Prior to joining Northwell, Dr. Young served as associate professor of psychiatry at the UCSF School of Medicine. He held a number of roles including associate director of the Residency Training Program in the Department of Psychiatry (2005-2012), director of the Medication Management Clinics at the Langley Porter Psychiatric Hospital and Clinics (2005-2012), and chair for the Advanced Studies Committee at the School of Medicine (with oversight over the Med4 curriculum, 2008-2012). While based at the Kaiser Permanente Oakland Medical Center (2012-2013), he was the associate director for the Kaiser-UCSF Longitudinal Integrated Clerkship and a physician investigator with the Behavioral Health Research Initiative at Kaiser’s Northern California Division of Research. During this time, he also helped create a primary care consult service supporting over 120 primary care physicians.
Dr. Young’s research has focused on the intersection of medical education, patient safety and quality improvement and performance assessment. In particular, he has been a national leader in handoffs education and research, cognitive load theory, the "July Effect," and competency-based assessment, with publications in journals such as JAMA, Annals of Internal Medicine, BMJ Quality and Safety, Medical Teacher, Medical Education, Teaching and Learning in Medicine, JAMA Internal Medicine, Joint Commission Journal on Quality and Patient Safety, and Academic Medicine. He also served as associate editor for AHRQ’s WebM&M (2009-2013). Throughout his career, he has served on local patient safety committees and led efforts to incorporate quality improvement processes into ambulatory settings.

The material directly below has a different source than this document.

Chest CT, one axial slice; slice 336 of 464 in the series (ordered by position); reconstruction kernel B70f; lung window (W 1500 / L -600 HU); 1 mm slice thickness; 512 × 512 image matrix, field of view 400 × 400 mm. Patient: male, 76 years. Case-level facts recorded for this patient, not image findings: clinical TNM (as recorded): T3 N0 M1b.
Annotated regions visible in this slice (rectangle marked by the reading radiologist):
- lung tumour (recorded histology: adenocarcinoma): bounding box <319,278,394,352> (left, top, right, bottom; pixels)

Dr. Young has held leadership roles in numerous medical education organizations. He chairs the Assessment Committee and serves on the Executive Council of the Association of Directors of Psychiatry Residency Training. He served on the APA's Council on Medical Education and Lifelong Learning. He was a member of the National Board of Medical Examiner’s (USMLE’s) inaugural Patient Safety Test Materials Development Committee and now serves on the Evidence Based Medicine Interdisciplinary Review Committee. In July, 2017, he was chosen to serve on the ACGME Psychiatry Review Committee.

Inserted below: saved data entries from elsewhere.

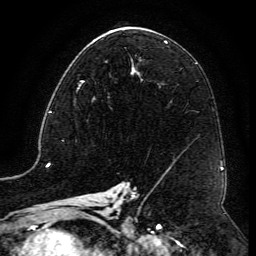
Breast MRI (dynamic contrast-enhanced), one axial slice. Slice 69 of 134 in the series (ordered by position). Cropped to one breast. Dynamic contrast-enhanced series, time point 2 of 6 at this slice position (early post-contrast). 3 T. TE 4.8 ms, TR 9.1 ms. 1.2 mm slice thickness. 256 × 256 image matrix, field of view 180 × 180 mm. Female patient.
Annotated regions visible in this slice (semi-automatic segmentation, software-assisted and operator-edited):
- enhancing-tissue mask used for the functional tumour volume (all voxels passing the contrast-enhancement thresholds inside the analysis volume; usually the tumour): bounding box <77,67,132,98> (left, top, right, bottom; pixels)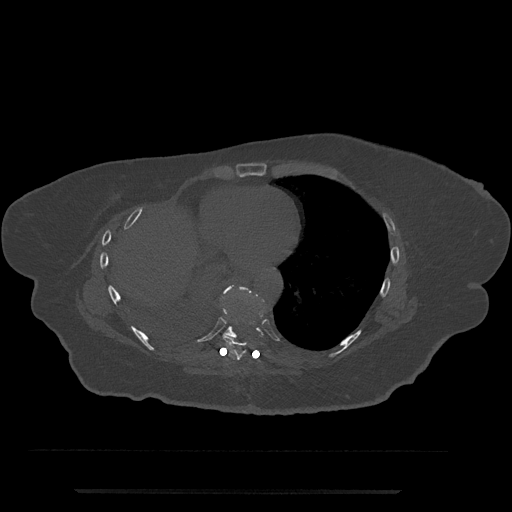
CT including the spine, one axial slice. Position 373 of 797 along the scan axis. Reconstruction kernel Br40s/3. 120 kVp. Bone window (W 1800 / L 400 HU). 0.5 mm slice thickness. 512 × 512 image matrix. Patient: female, 51 years. From the clinical record (not read from this slice): primary cancer: neuro; vertebrae with lytic lesions (as recorded): T8.
Structures marked on this image (semi-automatically segmented with operator editing):
- T8 vertebra: bounding box <222,294,263,360> (left, top, right, bottom; pixels)
- T9 vertebra: <218,285,265,339>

Prior to his career in medicine, he did human rights work in southern Africa and Asia and served as legislative director for an assemblywoman in the California State Legislature where he helped lead several important health policy initiatives.
He received a B.A. (magna cum laude) from Harvard University with a double concentration in Social Studies and the Comparative Study of Religion. He earned a master's degree in Public Policy from the UC Berkeley Goldman School of Public Policy and a PhD in Health Professional Education from Utrecht University in The Netherlands. He obtained his MD from the University of California at San Francisco School of Medicine where he also completed residency training in general adult psychiatry.